For the citrus as long as it was only a only a little it probably wont hurt but watch for loose poop because that would tell you there is a problem and no i would not give it too him ever again.

As for the willow that is a great thing to give to your bunny for their teeth so if they like it that's fantastic!


----------



## ZRabbits (May 19, 2012)

Agree with Haley. Just watch the reaction (poop wise) that your bunny has. If the poop gets runny, time to back off. But giving little bit at a time won't hurt. I give mine dried papaya all the time. Not a lot but especially when they are molting heavily. 
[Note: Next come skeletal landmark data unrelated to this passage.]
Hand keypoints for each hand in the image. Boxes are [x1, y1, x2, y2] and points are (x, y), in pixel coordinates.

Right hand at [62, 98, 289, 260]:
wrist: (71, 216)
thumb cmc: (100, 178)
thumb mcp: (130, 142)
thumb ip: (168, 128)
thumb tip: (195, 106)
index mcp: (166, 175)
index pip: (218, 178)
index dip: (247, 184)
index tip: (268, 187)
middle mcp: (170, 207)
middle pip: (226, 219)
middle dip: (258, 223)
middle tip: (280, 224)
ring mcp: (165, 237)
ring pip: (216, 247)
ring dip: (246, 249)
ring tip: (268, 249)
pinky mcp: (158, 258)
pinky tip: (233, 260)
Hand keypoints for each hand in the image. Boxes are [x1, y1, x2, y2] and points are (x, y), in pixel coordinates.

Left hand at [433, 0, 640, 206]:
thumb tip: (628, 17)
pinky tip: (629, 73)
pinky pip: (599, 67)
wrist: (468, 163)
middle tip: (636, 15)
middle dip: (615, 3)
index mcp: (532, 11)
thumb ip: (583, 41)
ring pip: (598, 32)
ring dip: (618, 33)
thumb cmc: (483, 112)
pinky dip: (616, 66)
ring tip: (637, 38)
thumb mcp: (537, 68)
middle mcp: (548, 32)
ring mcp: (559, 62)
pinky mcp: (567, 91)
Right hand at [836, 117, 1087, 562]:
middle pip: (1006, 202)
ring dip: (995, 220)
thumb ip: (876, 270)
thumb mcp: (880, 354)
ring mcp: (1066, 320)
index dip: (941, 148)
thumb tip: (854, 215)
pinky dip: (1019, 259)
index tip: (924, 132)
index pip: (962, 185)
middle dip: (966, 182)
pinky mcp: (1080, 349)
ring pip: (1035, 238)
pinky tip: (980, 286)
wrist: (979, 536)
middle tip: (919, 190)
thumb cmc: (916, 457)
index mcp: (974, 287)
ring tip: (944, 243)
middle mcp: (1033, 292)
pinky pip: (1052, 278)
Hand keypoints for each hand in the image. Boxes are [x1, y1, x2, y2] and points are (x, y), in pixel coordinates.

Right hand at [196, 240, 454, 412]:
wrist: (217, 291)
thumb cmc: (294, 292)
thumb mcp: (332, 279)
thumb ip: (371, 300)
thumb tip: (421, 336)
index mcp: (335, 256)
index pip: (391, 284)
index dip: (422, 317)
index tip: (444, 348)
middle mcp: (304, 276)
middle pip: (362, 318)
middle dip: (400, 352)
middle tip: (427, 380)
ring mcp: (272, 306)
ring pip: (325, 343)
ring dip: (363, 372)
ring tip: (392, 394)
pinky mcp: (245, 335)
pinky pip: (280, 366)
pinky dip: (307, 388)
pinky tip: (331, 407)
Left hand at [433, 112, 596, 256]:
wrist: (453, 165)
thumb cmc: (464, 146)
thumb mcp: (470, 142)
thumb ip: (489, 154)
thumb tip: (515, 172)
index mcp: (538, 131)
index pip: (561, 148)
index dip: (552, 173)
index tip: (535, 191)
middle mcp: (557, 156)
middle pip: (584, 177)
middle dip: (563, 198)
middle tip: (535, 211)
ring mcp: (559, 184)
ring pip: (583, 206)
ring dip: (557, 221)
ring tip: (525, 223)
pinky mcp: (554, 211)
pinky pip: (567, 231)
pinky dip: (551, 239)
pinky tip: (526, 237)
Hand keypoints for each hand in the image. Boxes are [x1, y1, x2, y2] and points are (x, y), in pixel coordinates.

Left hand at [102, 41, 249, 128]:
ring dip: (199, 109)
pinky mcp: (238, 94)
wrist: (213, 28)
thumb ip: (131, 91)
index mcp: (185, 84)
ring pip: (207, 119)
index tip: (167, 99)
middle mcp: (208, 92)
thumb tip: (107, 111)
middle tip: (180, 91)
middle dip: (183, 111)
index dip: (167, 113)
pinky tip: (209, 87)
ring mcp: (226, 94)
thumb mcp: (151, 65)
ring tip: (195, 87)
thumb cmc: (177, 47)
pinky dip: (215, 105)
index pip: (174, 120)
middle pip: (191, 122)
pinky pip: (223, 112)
Glad to hear they love the willow. Definitely good to help bunnies teeth.

K


----------



## LakeCondo (May 19, 2012)

I'd probably get plain papaya for the rabbits & eat the other myself. Actually, you should try it, to judge how much citrus is in it.


----------



## melbaby80 (May 19, 2012)

LakeCondo wrote:


> I'd probably get plain papaya for the rabbits & eat the other myself. Actually, you should try it, to judge how much citrus is in it.
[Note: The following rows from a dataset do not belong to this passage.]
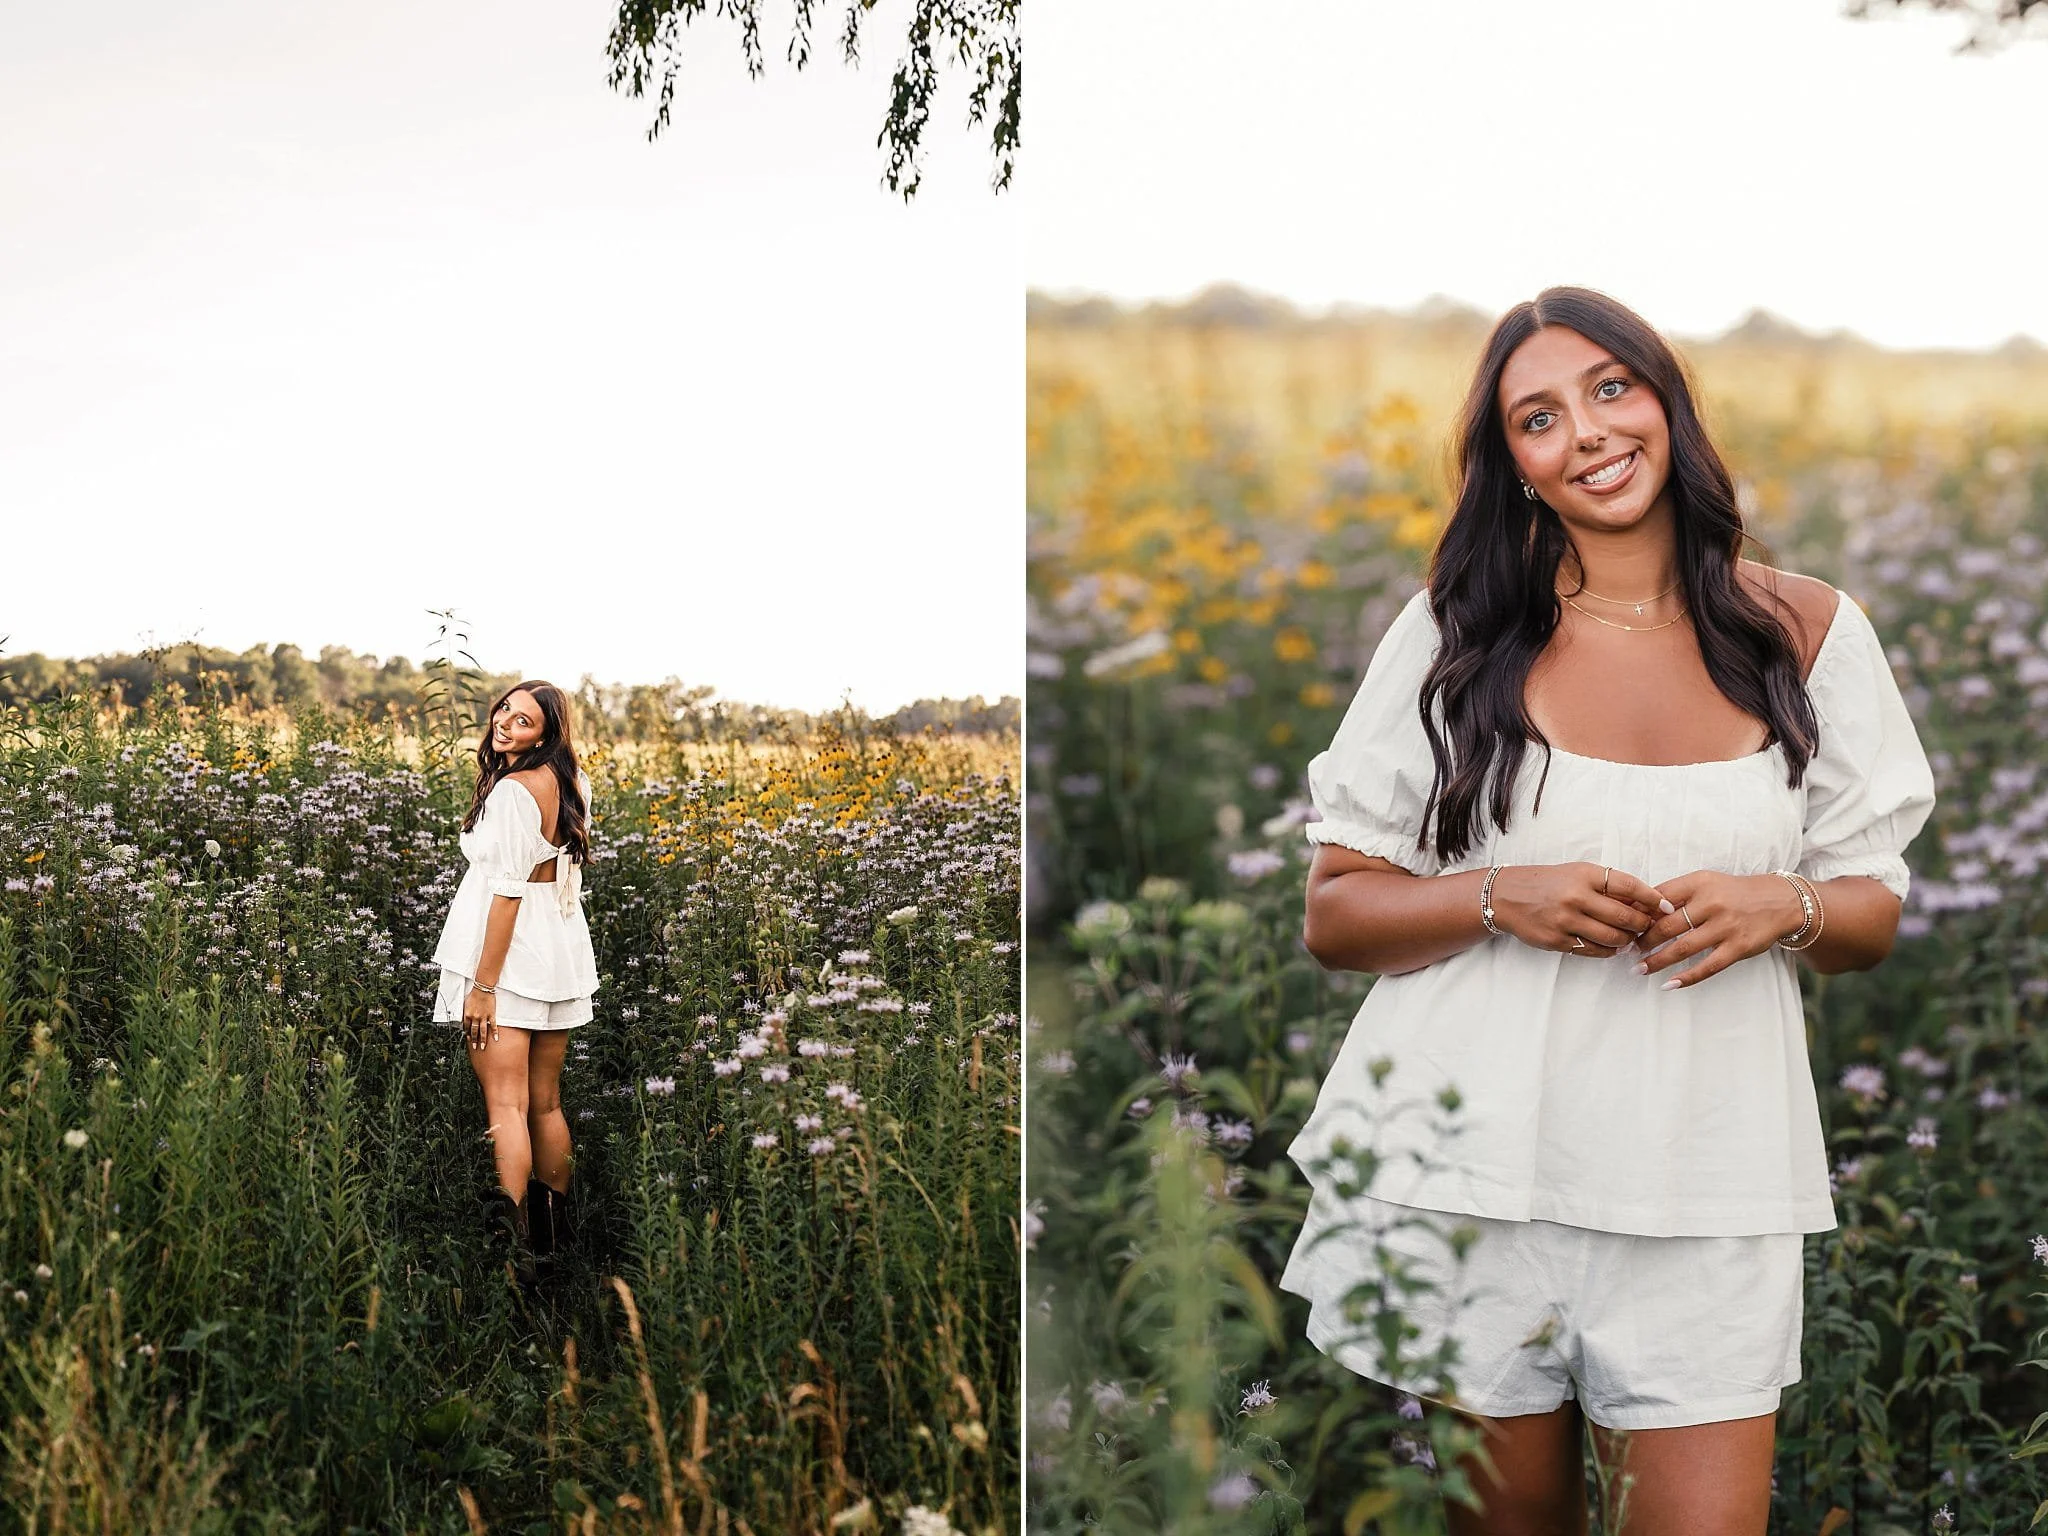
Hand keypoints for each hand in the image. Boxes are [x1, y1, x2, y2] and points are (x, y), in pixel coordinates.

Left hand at [463, 985, 499, 1050]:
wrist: (482, 989)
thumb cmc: (473, 994)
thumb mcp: (465, 1003)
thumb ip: (465, 1012)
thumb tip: (465, 1018)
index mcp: (467, 1015)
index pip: (466, 1028)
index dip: (467, 1034)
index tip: (468, 1039)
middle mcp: (474, 1018)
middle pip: (474, 1032)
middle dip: (474, 1040)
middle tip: (475, 1047)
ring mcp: (483, 1017)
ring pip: (482, 1031)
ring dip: (482, 1040)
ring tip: (482, 1047)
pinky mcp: (491, 1015)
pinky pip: (493, 1026)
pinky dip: (494, 1032)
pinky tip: (495, 1038)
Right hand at [1490, 862, 1668, 957]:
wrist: (1506, 896)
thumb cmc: (1549, 882)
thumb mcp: (1577, 873)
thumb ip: (1608, 886)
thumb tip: (1645, 903)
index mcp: (1584, 875)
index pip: (1629, 886)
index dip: (1652, 898)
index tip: (1666, 906)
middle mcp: (1576, 897)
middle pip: (1625, 917)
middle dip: (1643, 925)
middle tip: (1648, 927)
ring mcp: (1565, 921)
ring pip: (1613, 938)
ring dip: (1628, 941)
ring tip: (1630, 938)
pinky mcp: (1557, 941)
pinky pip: (1594, 951)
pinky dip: (1608, 950)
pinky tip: (1611, 946)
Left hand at [1634, 871, 1805, 988]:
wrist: (1781, 902)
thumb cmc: (1733, 893)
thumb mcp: (1705, 882)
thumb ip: (1676, 894)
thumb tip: (1638, 910)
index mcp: (1699, 883)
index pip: (1658, 898)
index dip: (1638, 913)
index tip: (1623, 924)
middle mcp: (1711, 903)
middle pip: (1666, 925)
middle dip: (1643, 940)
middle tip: (1628, 949)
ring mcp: (1725, 927)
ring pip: (1682, 948)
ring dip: (1656, 960)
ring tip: (1639, 968)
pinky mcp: (1738, 948)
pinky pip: (1707, 967)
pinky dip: (1685, 978)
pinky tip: (1668, 984)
I've read the dried fruits can actually have more sugars then normal in them. I agree with orlena. Fresh would be best.


----------



## ZRabbits (May 19, 2012)

*melbaby80 wrote: *


> LakeCondo wrote:
> 
> 
> > I'd probably get plain papaya for the rabbits & eat the other myself. Actually, you should try it, to judge how much citrus is in it.
> ...



Fresh is always best. But if you can't get fresh though, the dried are just as good. Just smaller portions. Mine only get a few pieces at a time when molting heavily. 

But back to citrus, check to see how your bunnies deal with it. All bunnies deal with foods differently. But the one thing they all have in common, when a food doesn't agree with them, whether they like the taste of it or not, the poo will show it.

K


----------



## hunterbaby05 (May 19, 2012)

Thankyou for all the replys!  Only one of bunnies ( My flemish) actually ate it, the rest didn't even touch it, lol. Brucey though loved it and he seems fine and his poos look normal. I will definintley only give it to him in small portions every once in a while. I actually tryed one and it didn't taste too citrusy but it did taste very sugary, I could taste the sugar lol. I will deff back off for I don't want to make him sick and the sugar can't be good for him either lol. Bruce is like me, he has a sweet tooth 

Edit: I wanted to mention how much he loved the willow tree treat, I got home and the thing was torn apart and half eaten, I take it he had some fun today while I was at work, lol


----------